Andrew Carnegie – Man of Steel

Carnegie Library of Atlanta. Historic American Buildings Survey.

Many in the library world think of Andrew Carnegie in terms of the many public libraries his fortune built, but otherwise, who was this man?

Andrew Carnegie was born in Dunfermline, Scotland on November 25, 1825. His family immigrated to the United States when he was a child and eventually they settled in Pennsylvania.  Carnegie worked his way though a series of jobs, including one as a messenger and operator at the Ohio Telegraph Company and as a secretary/telegraph operator at the Pennsylvania Railroad Company.  He eventually worked his way up to superintendent of the Pittsburgh Division of Pennsylvania Railroad and caught the eye of two company executives – Thomas A. Scott and company president J. Edgar Thomson – both of whom would remain influential throughout Carnegie’s life.  Carnegie became quite adept at investing and one of his earliest endeavors was using his connections and skills to merge the T.T. Woodruff & Company (later called Central Transportation Company), a maker of sleeping cars for trains, and the Pullman Palace Car Company.

Andrew Carnegie, c1913

In 1861 he was appointed Superintendent of the Military Railways and the Union government’s telegraph lines in the East when his mentor Thomas Scott became Assistant Secretary of War.  Because of his position, Carnegie had knowledge of the war machine during the Civil War and saw there was a large need for iron products.  After the war he used this new knowledge to switch his business interests from railroads and telegraphs to the ironworks industry, eventually founding the Keystone Bridge Works.   His contacts in the railroads, which needed lots of steel, came in handy and he was able to use them to increase business.  Carnegie’s business was right in the middle of a rapidly changing America.
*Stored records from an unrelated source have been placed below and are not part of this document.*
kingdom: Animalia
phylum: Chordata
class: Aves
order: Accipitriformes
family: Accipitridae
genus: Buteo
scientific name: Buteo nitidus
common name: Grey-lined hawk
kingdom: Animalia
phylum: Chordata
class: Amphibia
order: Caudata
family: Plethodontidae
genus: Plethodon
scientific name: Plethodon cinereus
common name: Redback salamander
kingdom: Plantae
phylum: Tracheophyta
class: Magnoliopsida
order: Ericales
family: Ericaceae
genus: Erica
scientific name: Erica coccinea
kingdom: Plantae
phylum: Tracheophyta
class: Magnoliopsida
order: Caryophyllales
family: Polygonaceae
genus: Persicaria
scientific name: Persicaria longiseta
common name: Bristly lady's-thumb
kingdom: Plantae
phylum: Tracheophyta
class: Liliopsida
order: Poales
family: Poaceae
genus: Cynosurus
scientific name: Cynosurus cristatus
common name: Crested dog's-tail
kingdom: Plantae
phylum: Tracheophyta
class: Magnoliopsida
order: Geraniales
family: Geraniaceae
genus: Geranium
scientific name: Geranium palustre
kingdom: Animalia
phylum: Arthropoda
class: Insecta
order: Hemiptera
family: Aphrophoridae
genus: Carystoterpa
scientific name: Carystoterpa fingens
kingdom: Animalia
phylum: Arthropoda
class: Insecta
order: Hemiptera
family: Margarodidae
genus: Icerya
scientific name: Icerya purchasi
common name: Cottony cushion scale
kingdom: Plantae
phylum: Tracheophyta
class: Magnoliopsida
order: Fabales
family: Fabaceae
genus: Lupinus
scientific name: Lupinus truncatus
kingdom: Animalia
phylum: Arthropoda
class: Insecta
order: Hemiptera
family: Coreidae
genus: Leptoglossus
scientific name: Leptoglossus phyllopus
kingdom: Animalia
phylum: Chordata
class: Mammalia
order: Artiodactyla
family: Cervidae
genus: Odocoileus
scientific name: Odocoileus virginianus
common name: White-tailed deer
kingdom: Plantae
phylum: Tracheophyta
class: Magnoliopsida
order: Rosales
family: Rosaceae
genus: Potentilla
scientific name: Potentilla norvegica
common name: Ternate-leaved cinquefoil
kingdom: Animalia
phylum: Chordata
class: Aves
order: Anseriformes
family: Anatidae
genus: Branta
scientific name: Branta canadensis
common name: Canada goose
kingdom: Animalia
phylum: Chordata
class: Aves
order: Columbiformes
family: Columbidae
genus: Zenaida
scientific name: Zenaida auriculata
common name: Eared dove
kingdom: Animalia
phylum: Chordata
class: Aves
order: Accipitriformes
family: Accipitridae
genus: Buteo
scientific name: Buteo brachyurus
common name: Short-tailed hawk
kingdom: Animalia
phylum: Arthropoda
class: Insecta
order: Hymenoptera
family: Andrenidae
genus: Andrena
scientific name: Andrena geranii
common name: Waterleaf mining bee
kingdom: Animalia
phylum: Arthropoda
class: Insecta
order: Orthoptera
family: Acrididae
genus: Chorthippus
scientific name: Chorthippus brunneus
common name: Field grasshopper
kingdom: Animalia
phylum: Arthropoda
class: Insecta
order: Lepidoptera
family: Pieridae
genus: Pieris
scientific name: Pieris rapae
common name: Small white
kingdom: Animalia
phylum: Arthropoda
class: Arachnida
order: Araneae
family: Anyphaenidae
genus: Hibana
Carnegie may have been known as a successful man of business but he was also an innovator.  In a desire to make steel more cheaply and more efficiently, he successfully adopted the Bessemer process at his Homestead Steel Works plant. He also brought in Henry Clay Frick as a partner in 1881, and put him in charge of company operations.  By 1889, steel production in the United States outpaced that of the U.K. – and most of that was under Carnegie’s control. By then, Carnegie was one of the wealthiest men in America.

The Homestead riot. Drawn by W.P. Snyder after a photograph by Dabbs, Pittsburg. Cover Harpers Weekly July 16, 1892.

The company had a challenging year in 1892.  In late June, plant employees – members of the Amalgamated Association of Iron and Steel Workers – went on strike and shut Homestead down.  For about a week there was little activity, but all that changed on July 6, 1892 when Frick brought in the Pinkerton’s to bring the plant back under company control.  After a short battle where a number of people were injured or killed, the state militia was brought in.  The company regained control of the plant, although there was an unsuccessful attempt to kill Frick.  Later that year the strike collapsed. Unfortunately, the events at Homestead stuck to Carnegie, and his reputation suffered for years.

Times were changing and in 1901, Carnegie Steel was merged into J.P. Morgan’s new company – United States Steel Company.  This left time for Carnegie to do other things – such as more writing.  While Carnegie had written one of his most notable articles back in the June 1889 issue of North American Review titled “Wealth,” now he could do more.  In the November 22, 1914 issue of the New York Tribune, he wrote an article titled “Educating for Business Success” and regularly contributed to the journals Nineteenth Century and North American Review.  He even wrote a number of books including Triumphant Democracy, The Gospel of Wealth, and An American Four-in-hand in Britain.  His success influenced a number of people including one gentleman by the name of Napoleon Hill, whom he met in 1908 when Hill wrote a series of articles on successful men.  Hill went on to make a name for himself, writing a number of books in the “personal success” genre including Think and Grow Rich and The Law of Success.

Carnegie is also known in other areas, particularly education. Worldwide, over 2,500 libraries, most of them in the United States, were built and equipped with Carnegie funds. He also donated money to universities and centers of learning including Carnegie Mellon University and its engineering program the Carnegie Institute of Technology, Carnegie Trust for the Universities of Scotland, the Tuskegee Institute, and the Carnegie Institution of Science in Washington, D.C. He also used his money to found the Carnegie Endowment for International Peace in 1910.

Andrew Carnegie at the 25th anniversary of the Tuskegee Institute, April 1906. Frances Benjamin Johnston Collection.

Carnegie died August 11, 1919, but his legacy lived on though the libraries and universities that he gave so generously to establish, as well as the cultural institutions like Carnegie Hall and the Carnegie Museums of Pittsburgh that he built.